If you have any concerns about my use of your data, please contact me directly at laura@laurasimmondstherapy.uk. I will do my utmost to resolve any concerns you have. If for any reason I cannot resolve the issues you may choose to contact the ICO directly.

5. How long I store your data and deleting your data

5.1 Unless you’ve otherwise requested, I will keep your data for a maximum period of 5 years, in order to meet my professional obligations. After 5 years has elapsed from the end of our work together (or 5 years from the client turning 18 years old, if the client is under 18 at the time of working together), I will delete and/or destroy your assessment form, client notes, all correspondence and contact information. I will keep date/ times of our sessions along with your anonymised client code.

6. What happens if there is a data breach

6.1 If there is ever a data breach, I will immediately investigate what happened and clarify who has been affected and to what extent. If you’ve been affected, I’ll let you know what’s happened as soon as possible, and explain what action I’m taking to limit and repair any harm.

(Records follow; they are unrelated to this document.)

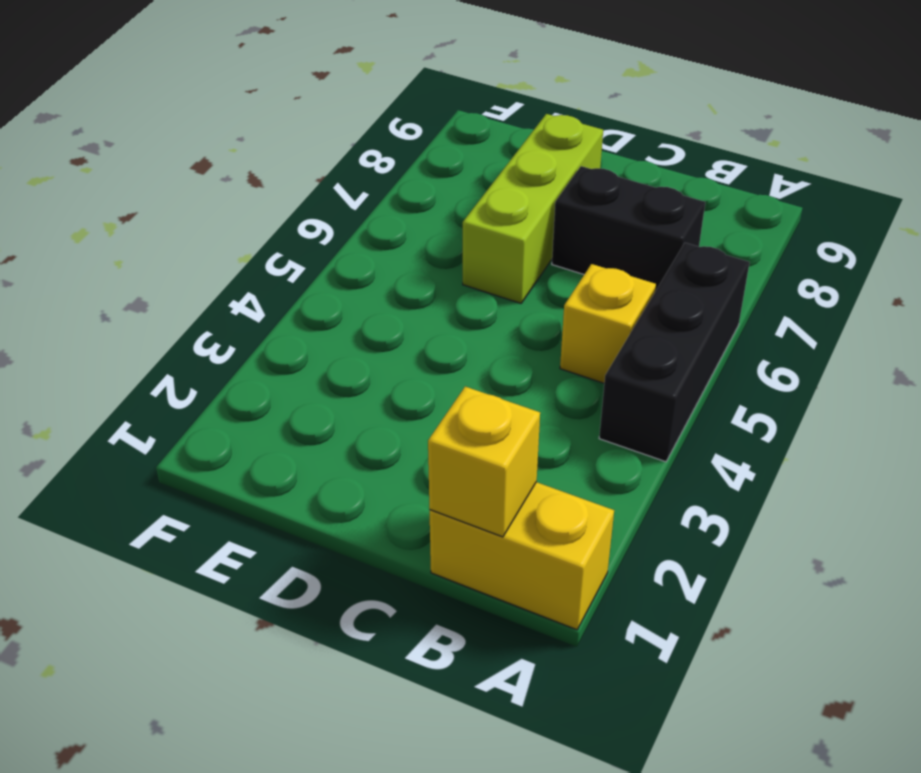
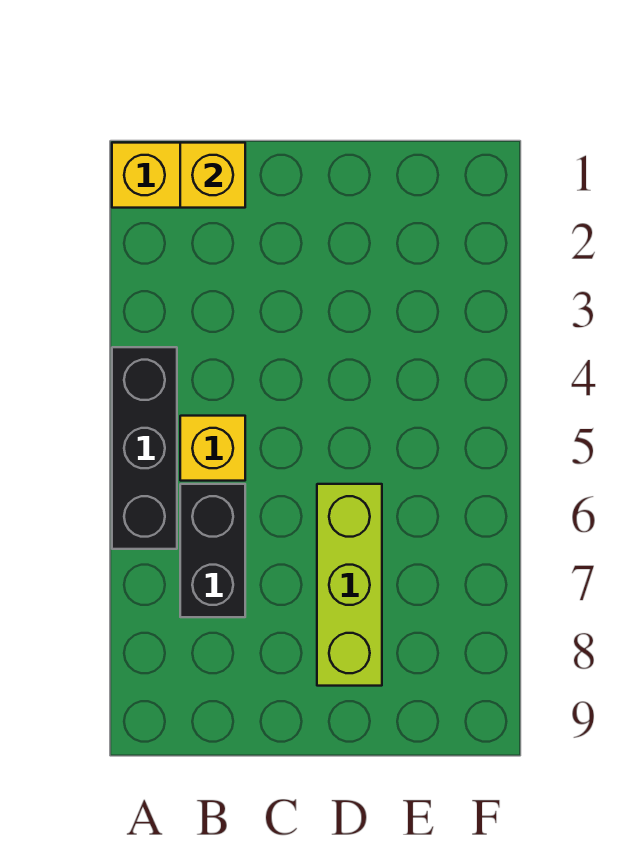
black brick B7:C7 level 1 -> black brick B6:B7 level 1

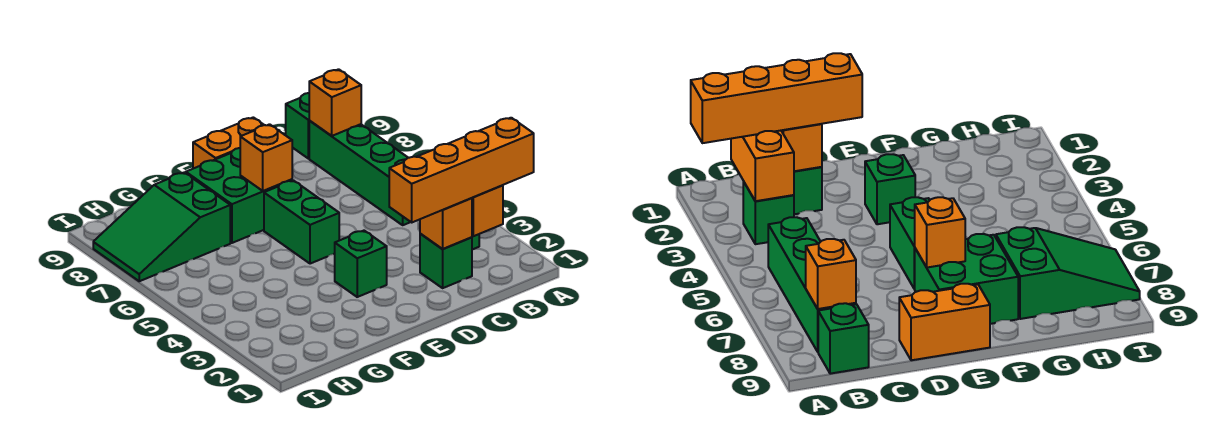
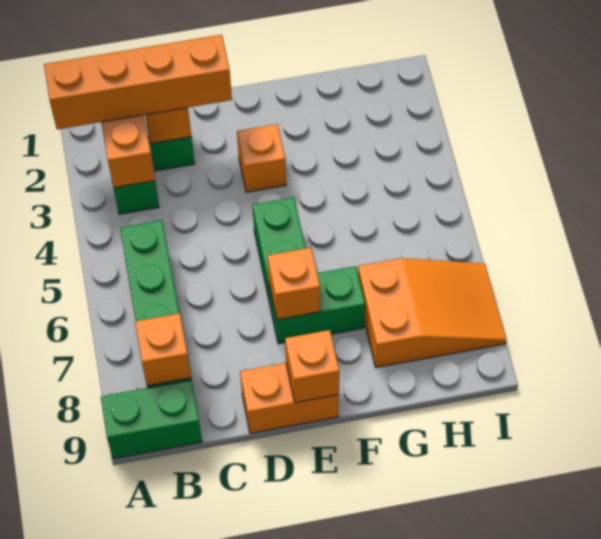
green brick B9 level 1 -> green brick A9:B9 level 1
green brick E3 level 1 -> orange brick E3 level 1
green brick E7:F8 level 1 -> green brick E7:F7 level 1
none -> orange brick E9 level 2
green slope G7:I8 level 1 top G -> orange slope G7:I8 level 1 top G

I’ll also notify my supervisor, the BACP and the ICO as well.

7. Disclaimer

In order to provide counselling in a safe and confidential way, I use a range of online platforms and software provided by third parties. These include but are not limited to Apple, Zoom, Google Workspace, Squarespace, Intego Anti-Virus Software, BT Broadband (internet service provider), and Vodaphone (mobile service provider).

I will do my utmost to offer the highest standard of confidentiality. I regularly carry out due diligence checks to make sure these pieces of software and online platforms are secure, at the time of working with you. However, I cannot guarantee that these third party providers are 100% secure as I do not have control over them. I disclaim any responsibility should something happen to any of them, which compromises your safety and security.